Millions upon millions of people would find themselves better served by a more open relationship style, but are shamed and coerced into monogamy from a young age, because that's the only relationship type that's widely considered "respectable". This represents oppression of a large group of people who aren't naturally monogamous, and would not have chosen that relationship type, if they thought they genuinely had a choice. After feeling like they were deprived this choice, millions of people resort to cheating.

People should instead be taught about the reality of human desire, and guided into some form of almost-but-not-quite-monogamous relationship, where you might not go around having sex with everyone, but you recognize the possibility that you and your partner may at some point develop feelings and desires for other people. When that happens, the partners should expect to help each other understand and experience those emotions, hopefully emerging with a stronger and richer relationship.
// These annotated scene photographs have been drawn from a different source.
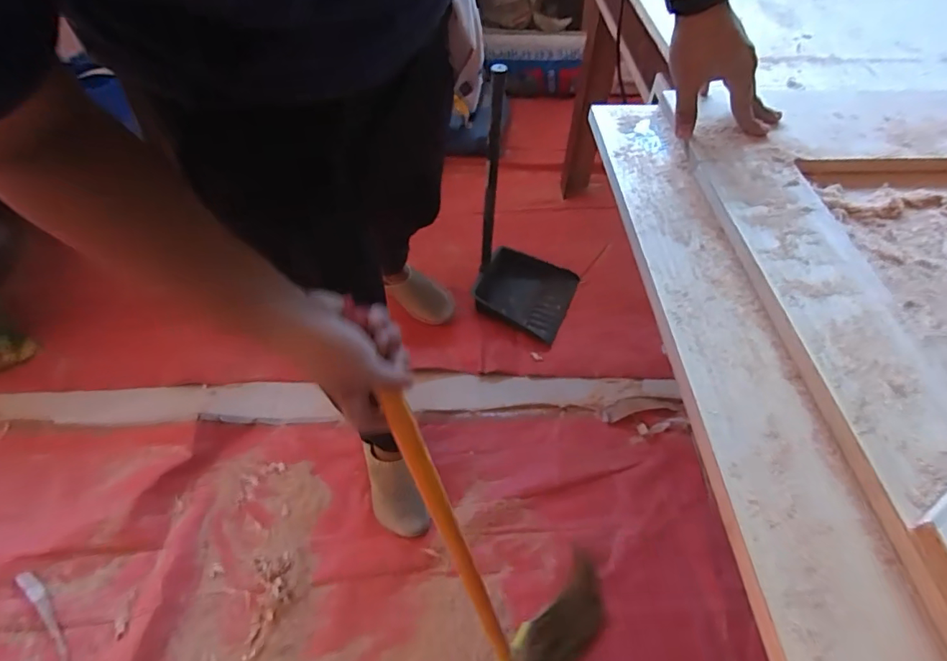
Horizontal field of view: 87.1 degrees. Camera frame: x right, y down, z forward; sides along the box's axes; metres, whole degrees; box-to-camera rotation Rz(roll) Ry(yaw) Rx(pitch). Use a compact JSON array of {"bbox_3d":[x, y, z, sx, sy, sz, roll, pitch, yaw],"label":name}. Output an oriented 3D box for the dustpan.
[{"bbox_3d":[0.157,-0.287,1.269,0.279,0.598,0.291,12,53,9],"label":"dustpan"}]

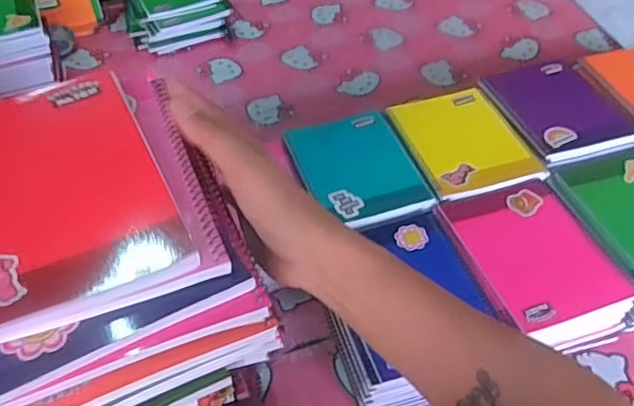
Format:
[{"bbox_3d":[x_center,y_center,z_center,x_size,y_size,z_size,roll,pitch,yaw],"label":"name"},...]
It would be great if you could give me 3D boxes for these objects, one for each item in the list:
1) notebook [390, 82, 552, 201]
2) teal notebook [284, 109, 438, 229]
[{"bbox_3d":[0.209,-0.090,0.861,0.159,0.017,0.209,-13,46,-10],"label":"notebook"},{"bbox_3d":[0.054,-0.048,0.837,0.153,0.022,0.192,-13,46,-10],"label":"teal notebook"}]

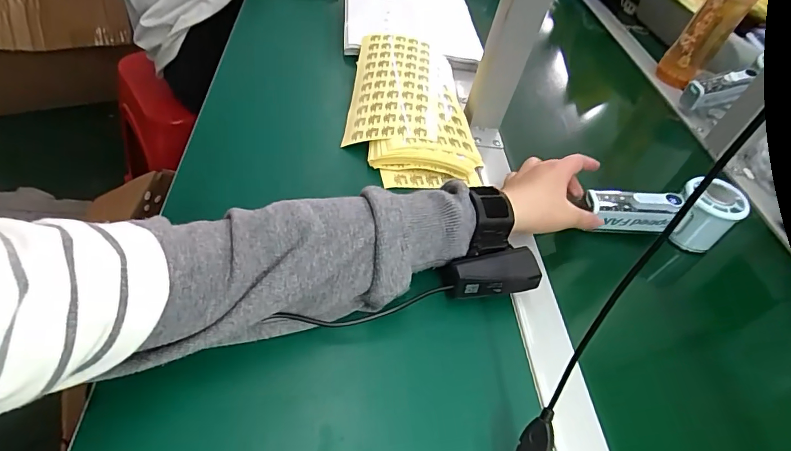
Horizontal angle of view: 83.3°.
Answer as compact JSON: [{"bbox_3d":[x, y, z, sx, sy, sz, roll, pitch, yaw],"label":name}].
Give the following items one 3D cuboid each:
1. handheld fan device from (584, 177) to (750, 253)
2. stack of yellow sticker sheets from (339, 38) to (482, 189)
[{"bbox_3d":[0.263,-0.012,0.448,0.147,0.062,0.038,4,48,-2],"label":"handheld fan device"},{"bbox_3d":[0.022,-0.144,0.526,0.149,0.034,0.253,9,48,-6],"label":"stack of yellow sticker sheets"}]

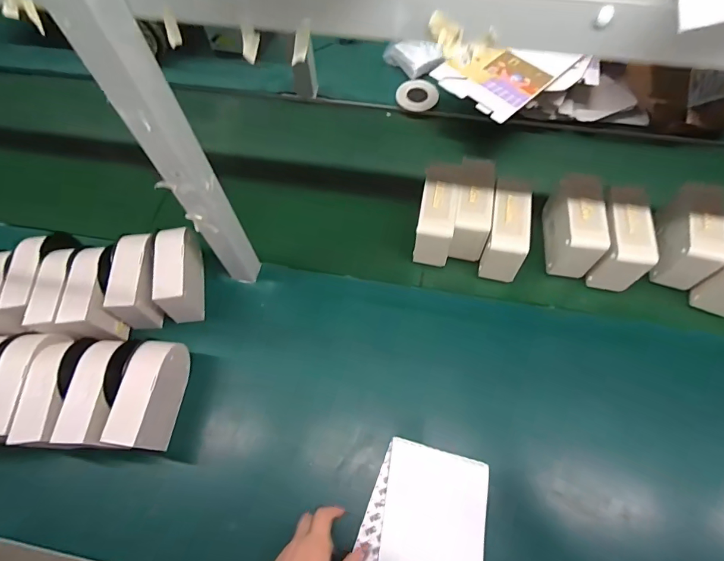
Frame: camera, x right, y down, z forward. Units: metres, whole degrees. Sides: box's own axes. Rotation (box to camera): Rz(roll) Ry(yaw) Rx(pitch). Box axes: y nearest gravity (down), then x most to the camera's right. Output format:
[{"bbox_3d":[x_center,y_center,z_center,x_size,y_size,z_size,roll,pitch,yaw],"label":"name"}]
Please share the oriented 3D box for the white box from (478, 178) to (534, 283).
[{"bbox_3d":[0.228,-0.074,0.635,0.061,0.101,0.117,13,64,8],"label":"white box"}]

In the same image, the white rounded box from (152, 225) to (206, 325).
[{"bbox_3d":[-0.276,-0.010,0.614,0.052,0.099,0.125,-9,63,-3],"label":"white rounded box"}]

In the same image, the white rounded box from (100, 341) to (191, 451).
[{"bbox_3d":[-0.282,0.158,0.546,0.043,0.106,0.132,7,63,5],"label":"white rounded box"}]

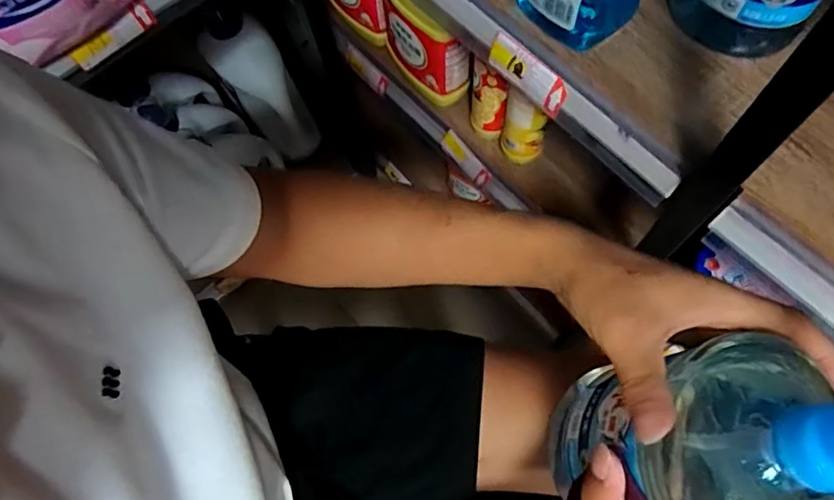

This prospect may seem difficult to people raised with monogamous expectations, but would be much easier if social pressure for monogamy was not embedded into every part of our social fabric.


You don't have to jump into it right now.


Non-monogamy is something I would like the general social climate to become friendlier with, in the long term. It's something I would recommend exploring for people who are currently single, not necessarily for people who are perfectly happy in their relationships. If it works, why fix it?

But if at some point the traditional choice does not work so well, then awareness that these concepts even exist, and work for others, might help.